Spencer is attacked by a delivery driver, who is run over and killed by one of Spencer's co-workers, Olivia. She then tries to run him over, but Jen returns and rams Olivia's car into a fuel tank, which Spencer shoots. The car explodes, killing Olivia in the process.

Spencer and Jen discuss their future together and return home, evading next door neighbors Mac and Lily, who are also assassins. Making their way through the neighbourhood block party, they enter the house to retrieve Spencer's bug-out bag. Spencer subdues the neighbours, while Jen's best friend Kristen, yet another assassin, holds Jen's mother hostage in a Mexican standoff with Jen.

Jen's father arrives and kills Kristen. In a standoff with Spencer, he reveals that he ordered the hit. Aware of Spencer's career all along, Mr. Kornfeldt explains that he was a former operative himself and had been Spencer's target in Nice; he embedded the assassins in Spencer and Jen's lives. The postcard from Holbrook led Mr. Kornfeldt to believe that Spencer had resumed his old job, so he activated the assassins.

To prove he has truly left his old profession behind, Spencer drops his gun, assuring Mr. Kornfeldt he has no intention of killing him. Jen, now convinced, reveals her pregnancy to her parents. Her father, after killing one last assassin, drops his gun as well, and the family makes peace by building a trust circle.

Months later, Spencer – growing a moustache to emulate Mr. Kornfeldt – and Jen leave her parents babysitting their baby boy, guarded by lasers.

==Cast==
- Ashton Kutcher as Spencer Aimes
- Katherine Heigl as Jen Kornfeldt
- Tom Selleck as Mr. Kornfeldt
- Catherine O'Hara as Mrs. Kornfeldt
- Katheryn Winnick as Vivian
- Kevin Sussman as Mac Bailey
- Lisa Ann Walter as Olivia Brooks
- Casey Wilson as Kristen
- Rob Riggle as Henry
- Martin Mull as Holbrook
- Alex Borstein as Lily Bailey
- Larry Joe Campbell as Pete Denham

In addition, Usher (credited with his full name, Usher Raymond IV) has a cameo as Kevin, the K Mart manager, while Mary Birdsong briefly appears as Jackie, Jen and Spencer's obnoxious next door neighbor.

==Production ==
Originally announced in September 2007 under the title Five Killers, the film was written by Bob DeRosa as an action thriller to be directed by Mark Helfrich. Ashton Kutcher was cast in the lead in October 2008, with Robert Luketic directing instead of Helfrich and reformatted as an action-comedy rather than an action thriller in a rewrite by Ted Griffin. Katherine Heigl joined the cast in February 2009 playing opposite Kutcher. Filming began in the fall of 2009 and took place in the Tributary community in Douglasville, Georgia, Nassau and Villefranche-sur-Mer doubling for Nice.

==Home media==
The DVD and Blu-ray of the film was released on September 7, 2010.

==Reception==
On Rotten Tomatoes, the film has an approval rating of 10% based on 108 reviews, and an average rating of 3.4/10. The site's critics consensus reads: "Dull, formulaic, and chemistry-free, Killers is an action/comedy that's largely bereft of thrills or laughs." On Metacritic, the film has a weighted average score of 21 out of 100 based on 22 critics, indicating "generally unfavorable" reviews. Audiences polled by CinemaScore gave the film an average grade of "B" on an A+ to F scale.

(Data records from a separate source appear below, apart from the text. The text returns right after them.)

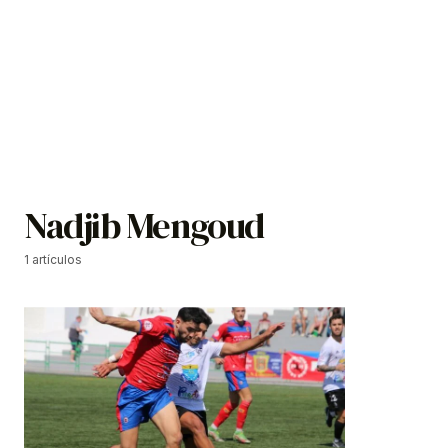
Nadjib Mengoud
1 artículos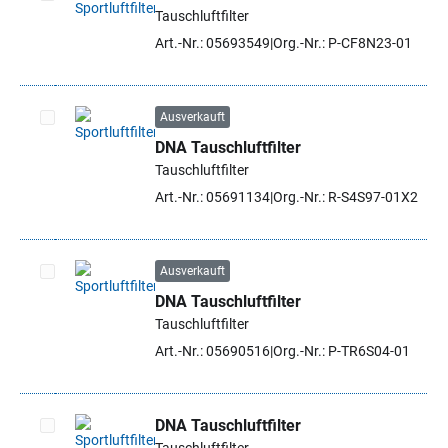
Tauschluftfilter
Artikel auswählen
Art.-Nr.: 05693549
Org.-Nr.: P-CF8N23-01
Ausverkauft
DNA Tauschluftfilter
Artikel auswählen
Tauschluftfilter
Art.-Nr.: 05691134
Org.-Nr.: R-S4S97-01X2
Ausverkauft
DNA Tauschluftfilter
Artikel auswählen
Tauschluftfilter
Art.-Nr.: 05690516
Org.-Nr.: P-TR6S04-01
DNA Tauschluftfilter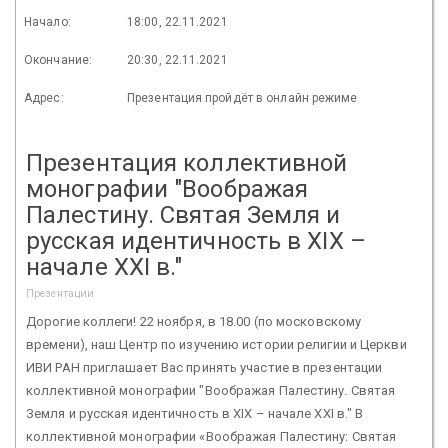
Начало:
18:00, 22.11.2021
Окончание:
20:30, 22.11.2021
Адрес:
Презентация пройдёт в онлайн режиме
Презентация коллективной
монографии "Воображая
Палестину. Святая Земля и
русская идентичность в XIX –
начале XXI в."
Презентации
Дорогие коллеги! 22 ноября, в 18.00 (по московскому
времени), наш Центр по изучению истории религии и Церкви
ИВИ РАН приглашает Вас принять участие в презентации
коллективной монографии "Воображая Палестину. Святая
Земля и русская идентичность в XIX – начале XXI в." В
коллективной монографии «Воображая Палестину: Святая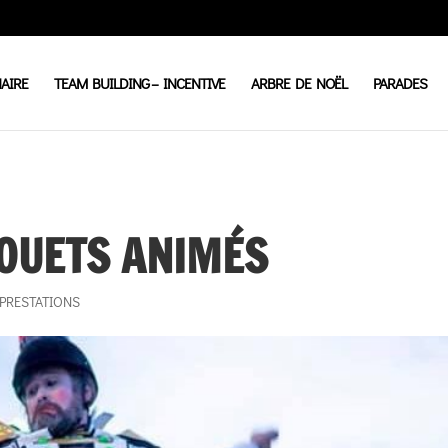
AIRE
TEAM BUILDING – INCENTIVE
ARBRE DE NOËL
PARADES
JOUETS ANIMÉS
PRESTATIONS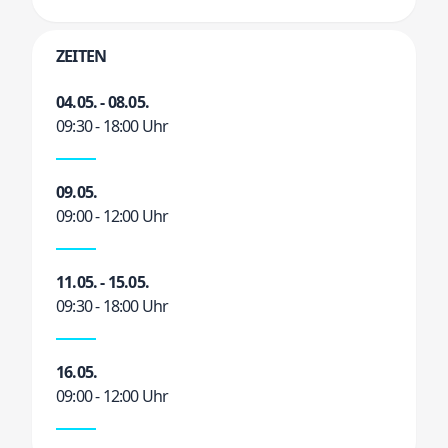
ZEITEN
04.05. - 08.05.
09:30 - 18:00 Uhr
09.05.
09:00 - 12:00 Uhr
11.05. - 15.05.
09:30 - 18:00 Uhr
16.05.
09:00 - 12:00 Uhr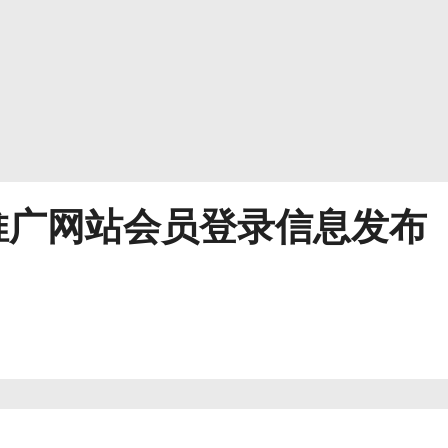
推广网站会员登录信息发布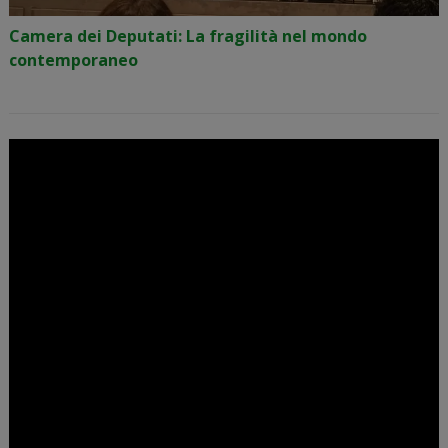
Camera dei Deputati: La fragilità nel mondo
contemporaneo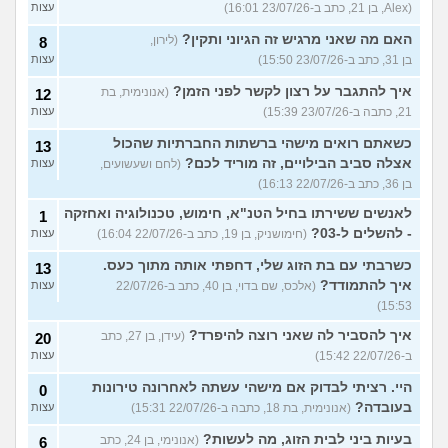
(Alex, בן 21, כתב ב-23/07/26 16:01)
עצות
האם מה שאני מרגיש זה הגיוני ותקין?
(לירון,
8
בן 31, כתב ב-23/07/26 15:50)
עצות
איך להתגבר על רצון לקשר לפני הזמן?
(אנונימית, בת
12
21, כתבה ב-23/07/26 15:39)
עצות
כשאתם רואים מישהי ברשתות החברתיות שהכול
13
אצלה סביב הבילויים, זה מוריד לכם?
(לחם ושעשועים,
עצות
בן 36, כתב ב-22/07/26 16:13)
לאנשים ששירתו בחיל הטנ"א, חימוש, טכנולוגיה ואחזקה
1
- להשלים ל-03?
(חימושניק, בן 19, כתב ב-22/07/26 16:04)
עצות
כשרבתי עם בת הזוג שלי, דחפתי אותה מתוך כעס.
13
איך להתמודד?
(אלכס, שם בדוי, בן 40, כתב ב-22/07/26
עצות
15:53)
איך להסביר לה שאני רוצה להיפרד?
(עידן, בן 27, כתב
20
ב-22/07/26 15:42)
עצות
היי. רציתי לבדוק אם מישהי עשתה לאחרונה טירונות
0
בעובדה?
(אנונימית, בת 18, כתבה ב-22/07/26 15:31)
עצות
בעיות ביני לבית הזוג, מה לעשות?
(אנונימי, בן 24, כתב
6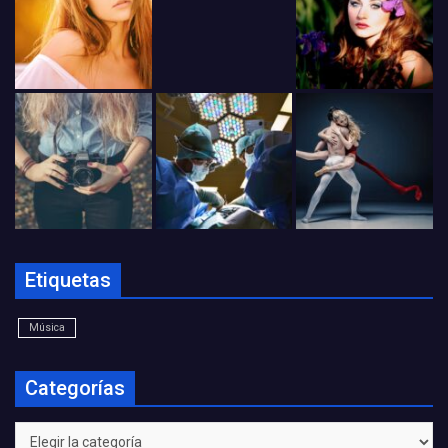
Etiquetas
Música
Categorías
Categorías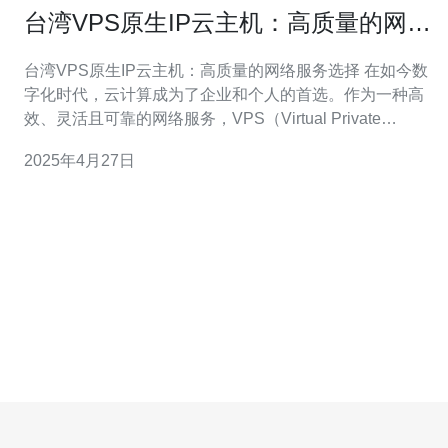
台湾VPS原生IP云主机：高质量的网络
服务选择
台湾VPS原生IP云主机：高质量的网络服务选择 在如今数
字化时代，云计算成为了企业和个人的首选。作为一种高
效、灵活且可靠的网络服务，VPS（Virtual Private
Server）云主机在市场上获得了广泛的认可和应用。而台
2025年4月27日
湾VPS原生IP云主机则以其高质量的网络服务成为了用户
的首选。 1. 高速稳定的网络连接：台湾作为一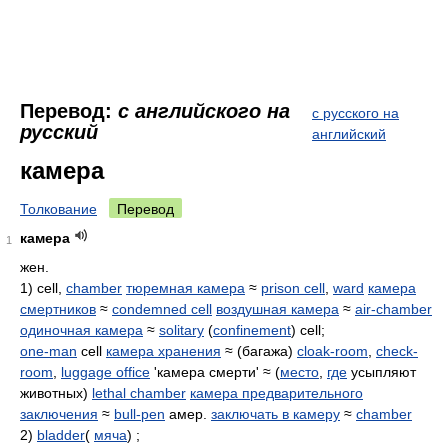
Перевод:
с английского на
с русского на
русский
английский
камера
Толкование
Перевод
камера
1
жен.
1) cell,
chamber
тюремная камера
≈
prison cell
,
ward
камера
смертников
≈
condemned cell
воздушная камера
≈
air-chamber
одиночная камера
≈
solitary
(
confinement
) cell;
one-man
cell
камера хранения
≈ (багажа)
cloak-room
,
check-
room
,
luggage office
'камера смерти' ≈ (
место
,
где
усыпляют
животных)
lethal chamber
камера предварительного
заключения
≈
bull-pen
амер.
заключать в камеру
≈
chamber
2)
bladder
(
мяча
) ;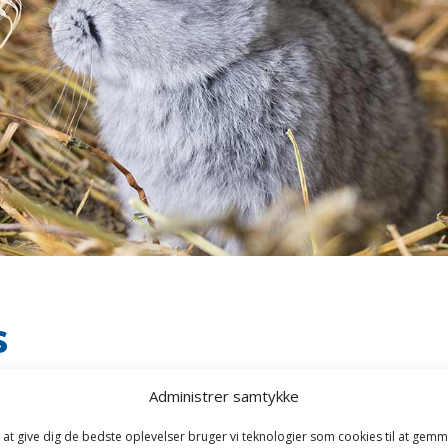
s
Administrer samtykke
oorganisme, der hedder Treponema Cuniculi.
 at give dig de bedste oplevelser bruger vi teknologier som cookies til at gem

Rob Nelson of Variety wrote: "Bullets fly and jokes land with a thud in Killers, a deadly dull hubby's-a-hit man farce that alternately resembles a knockoff of 2005's Mr. and Mrs. Smith and a rehash of Knight & Day avant la lettre." Jeannette Catsoulis of The New York Times warned "Unless you're trapped on an airplane or enjoying movie night at the penitentiary, you have no excuse for watching Killers. A brain-deadening collision of high concept and low standards."

Ashton Kutcher won the Golden Raspberry Award for Worst Actor for his performance in the film (also for Valentine's Day).

===Box office===
The film debuted at #3 at the box office behind Shrek Forever After and Get Him to the Greek, with $15.8 million in its opening weekend. Against its budget of $75 million, Killers took in $47 million in the United States, and $51.1 million in other territories, the film grossed $98.2 million worldwide.